Melatonin has been shown to have a great effect on fat loss, as it helps to increase Brown adipose tissue (BAT), which functions in many ways like muscle in regard to burning White adipose tissue (WAT)
Increasing your levels of BAT fat will help to increase your metabolic rate, with melatonin having a direct correlation to increasing your levels of BAT fat.
Then we have Leptin, which is your body’s satiety hormone (the hormone that makes you full)
An interesting study at Stanford University discovered that just one night of sleep deprivation and poor sleep quality leads to quite a severe suppression of your leptin levels.
This is one of the reasons that you will eat everything in sight following a late night, as your “feeling full” hormone isn’t firing on all cylinders.
Now the last hormone we will be looking at is Ghrelin, which is your body’s “hunger hormone”.
Another interesting study showed that just one night of poor-quality sleep led to a 20% increase in Ghrelin levels.
So again, this may be one reason as to why your appetite goes through the roof following a late night, or continually going to bed late.
During our sleep is when we repair damage to our DNA. One of the ways that this is done is by releasing one of our previously mentioned hormones “Melatonin” at night, which is inhibited by blue light during the day and our phones, laptops and tablets at night – and activates and regulates over 500 genes that are involved in repair and antioxidant function.
Sleeping is very important to repair a lot of the damage done during the day.

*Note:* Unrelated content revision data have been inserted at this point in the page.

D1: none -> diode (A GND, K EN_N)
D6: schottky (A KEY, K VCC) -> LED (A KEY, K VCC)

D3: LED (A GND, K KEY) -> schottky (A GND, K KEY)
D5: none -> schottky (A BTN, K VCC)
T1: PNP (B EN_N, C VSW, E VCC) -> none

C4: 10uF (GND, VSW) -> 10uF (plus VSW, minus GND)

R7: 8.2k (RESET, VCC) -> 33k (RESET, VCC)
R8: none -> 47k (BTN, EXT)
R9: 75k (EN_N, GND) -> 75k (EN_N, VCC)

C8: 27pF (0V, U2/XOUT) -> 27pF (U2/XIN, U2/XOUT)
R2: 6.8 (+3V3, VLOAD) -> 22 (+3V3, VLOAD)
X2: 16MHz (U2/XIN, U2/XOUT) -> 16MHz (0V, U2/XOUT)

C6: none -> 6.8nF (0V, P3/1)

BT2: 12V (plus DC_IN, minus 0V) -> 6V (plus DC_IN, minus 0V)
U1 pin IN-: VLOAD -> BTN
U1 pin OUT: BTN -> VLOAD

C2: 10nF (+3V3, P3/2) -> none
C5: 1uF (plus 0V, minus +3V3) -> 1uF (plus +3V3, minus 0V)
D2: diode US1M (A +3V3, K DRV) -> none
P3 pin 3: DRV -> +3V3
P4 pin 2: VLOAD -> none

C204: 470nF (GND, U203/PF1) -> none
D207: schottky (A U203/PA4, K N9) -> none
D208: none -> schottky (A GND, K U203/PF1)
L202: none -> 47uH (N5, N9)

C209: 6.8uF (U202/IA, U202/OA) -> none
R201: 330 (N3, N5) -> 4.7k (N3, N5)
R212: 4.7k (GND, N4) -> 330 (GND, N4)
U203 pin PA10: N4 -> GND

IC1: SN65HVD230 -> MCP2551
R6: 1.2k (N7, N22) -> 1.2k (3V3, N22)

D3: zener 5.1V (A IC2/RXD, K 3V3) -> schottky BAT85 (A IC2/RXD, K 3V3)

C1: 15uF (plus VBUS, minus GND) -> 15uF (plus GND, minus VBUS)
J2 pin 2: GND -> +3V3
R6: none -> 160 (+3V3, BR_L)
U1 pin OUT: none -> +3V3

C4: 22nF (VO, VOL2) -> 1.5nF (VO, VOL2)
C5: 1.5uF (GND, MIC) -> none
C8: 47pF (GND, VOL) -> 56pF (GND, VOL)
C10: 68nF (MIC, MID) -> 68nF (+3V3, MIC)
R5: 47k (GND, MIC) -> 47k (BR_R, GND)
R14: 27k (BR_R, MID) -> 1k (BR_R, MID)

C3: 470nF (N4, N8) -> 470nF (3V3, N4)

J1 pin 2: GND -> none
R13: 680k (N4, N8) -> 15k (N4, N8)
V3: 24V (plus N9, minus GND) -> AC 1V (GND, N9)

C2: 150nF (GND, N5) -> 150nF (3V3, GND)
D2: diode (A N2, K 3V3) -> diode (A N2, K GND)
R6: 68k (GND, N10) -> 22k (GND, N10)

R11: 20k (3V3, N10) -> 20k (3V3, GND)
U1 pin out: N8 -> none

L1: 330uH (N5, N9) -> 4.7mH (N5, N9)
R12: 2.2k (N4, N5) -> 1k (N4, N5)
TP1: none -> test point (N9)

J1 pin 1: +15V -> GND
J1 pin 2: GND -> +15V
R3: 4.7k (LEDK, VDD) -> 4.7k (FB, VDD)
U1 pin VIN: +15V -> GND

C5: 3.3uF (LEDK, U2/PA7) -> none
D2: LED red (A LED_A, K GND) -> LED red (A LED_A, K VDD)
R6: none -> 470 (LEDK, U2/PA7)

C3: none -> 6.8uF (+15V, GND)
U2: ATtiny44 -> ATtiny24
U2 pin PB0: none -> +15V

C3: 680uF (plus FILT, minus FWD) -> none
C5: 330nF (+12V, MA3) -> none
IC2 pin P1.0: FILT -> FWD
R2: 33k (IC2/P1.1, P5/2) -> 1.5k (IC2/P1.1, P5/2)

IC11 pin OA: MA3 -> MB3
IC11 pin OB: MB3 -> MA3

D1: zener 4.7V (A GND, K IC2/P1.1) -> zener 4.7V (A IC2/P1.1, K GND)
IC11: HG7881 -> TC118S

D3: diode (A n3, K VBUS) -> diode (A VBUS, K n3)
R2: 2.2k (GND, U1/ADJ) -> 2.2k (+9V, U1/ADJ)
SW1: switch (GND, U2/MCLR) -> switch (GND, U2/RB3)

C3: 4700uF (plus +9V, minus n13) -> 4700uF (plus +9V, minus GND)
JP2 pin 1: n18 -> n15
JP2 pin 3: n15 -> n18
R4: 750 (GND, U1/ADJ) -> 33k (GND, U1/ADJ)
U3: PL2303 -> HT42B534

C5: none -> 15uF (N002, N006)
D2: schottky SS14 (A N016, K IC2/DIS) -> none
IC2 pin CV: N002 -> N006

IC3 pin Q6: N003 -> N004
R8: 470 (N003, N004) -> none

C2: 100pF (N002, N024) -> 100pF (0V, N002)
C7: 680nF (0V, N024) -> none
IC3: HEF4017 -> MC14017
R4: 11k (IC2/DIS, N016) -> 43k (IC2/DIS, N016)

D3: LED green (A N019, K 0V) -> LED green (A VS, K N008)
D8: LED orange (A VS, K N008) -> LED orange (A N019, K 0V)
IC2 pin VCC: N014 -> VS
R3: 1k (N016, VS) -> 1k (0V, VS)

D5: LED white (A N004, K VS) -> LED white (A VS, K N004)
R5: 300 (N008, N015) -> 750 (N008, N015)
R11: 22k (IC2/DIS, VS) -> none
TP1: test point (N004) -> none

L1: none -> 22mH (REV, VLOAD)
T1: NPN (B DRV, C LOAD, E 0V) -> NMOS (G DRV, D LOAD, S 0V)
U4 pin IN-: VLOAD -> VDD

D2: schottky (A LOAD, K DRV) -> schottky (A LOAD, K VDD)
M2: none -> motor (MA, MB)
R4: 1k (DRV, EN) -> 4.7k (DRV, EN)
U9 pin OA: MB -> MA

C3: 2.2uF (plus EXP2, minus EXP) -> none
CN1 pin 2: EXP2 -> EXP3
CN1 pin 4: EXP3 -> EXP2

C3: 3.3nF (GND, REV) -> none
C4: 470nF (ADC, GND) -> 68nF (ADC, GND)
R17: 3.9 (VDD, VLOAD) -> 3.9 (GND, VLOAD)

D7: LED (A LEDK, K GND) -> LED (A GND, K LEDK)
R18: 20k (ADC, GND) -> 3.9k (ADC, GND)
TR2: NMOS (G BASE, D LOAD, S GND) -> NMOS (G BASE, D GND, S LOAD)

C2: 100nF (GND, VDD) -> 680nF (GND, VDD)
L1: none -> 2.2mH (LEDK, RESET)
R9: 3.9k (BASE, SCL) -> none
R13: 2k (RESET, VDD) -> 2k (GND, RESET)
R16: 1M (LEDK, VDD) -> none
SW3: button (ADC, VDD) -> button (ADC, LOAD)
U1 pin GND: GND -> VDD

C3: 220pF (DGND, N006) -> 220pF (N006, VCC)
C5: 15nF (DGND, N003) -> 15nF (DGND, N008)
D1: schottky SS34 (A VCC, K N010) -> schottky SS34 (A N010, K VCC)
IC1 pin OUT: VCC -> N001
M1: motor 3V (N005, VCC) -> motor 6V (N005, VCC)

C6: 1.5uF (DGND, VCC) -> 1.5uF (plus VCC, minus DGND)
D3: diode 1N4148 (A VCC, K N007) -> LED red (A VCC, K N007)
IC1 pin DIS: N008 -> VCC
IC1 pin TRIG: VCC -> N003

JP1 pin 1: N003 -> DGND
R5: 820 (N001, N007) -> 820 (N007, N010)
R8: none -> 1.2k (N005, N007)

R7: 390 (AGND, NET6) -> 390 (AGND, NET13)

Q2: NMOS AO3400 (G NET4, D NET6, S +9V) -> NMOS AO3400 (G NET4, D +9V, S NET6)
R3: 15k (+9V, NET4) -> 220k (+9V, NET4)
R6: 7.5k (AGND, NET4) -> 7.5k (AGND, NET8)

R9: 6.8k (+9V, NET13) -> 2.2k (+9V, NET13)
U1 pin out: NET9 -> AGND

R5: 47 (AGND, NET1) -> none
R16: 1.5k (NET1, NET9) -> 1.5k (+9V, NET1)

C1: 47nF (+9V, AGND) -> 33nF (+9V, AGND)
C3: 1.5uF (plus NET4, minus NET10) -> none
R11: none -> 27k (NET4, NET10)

It also activates the Glymphatic system, which is a complex network of blood vessels that extends from the spinal fluid all the way throughout the brain.
During our sleep we will actually release cerebral spinal fluid up into the brain to wash out all the cellular waste products that have built up during the day.
So, getting a good night’s sleep has many positive health connotations, from repairing your DNA and increasing your antioxidants to improving the length of your telomeres, which slow the aging process, and are mother nature’s stopwatch.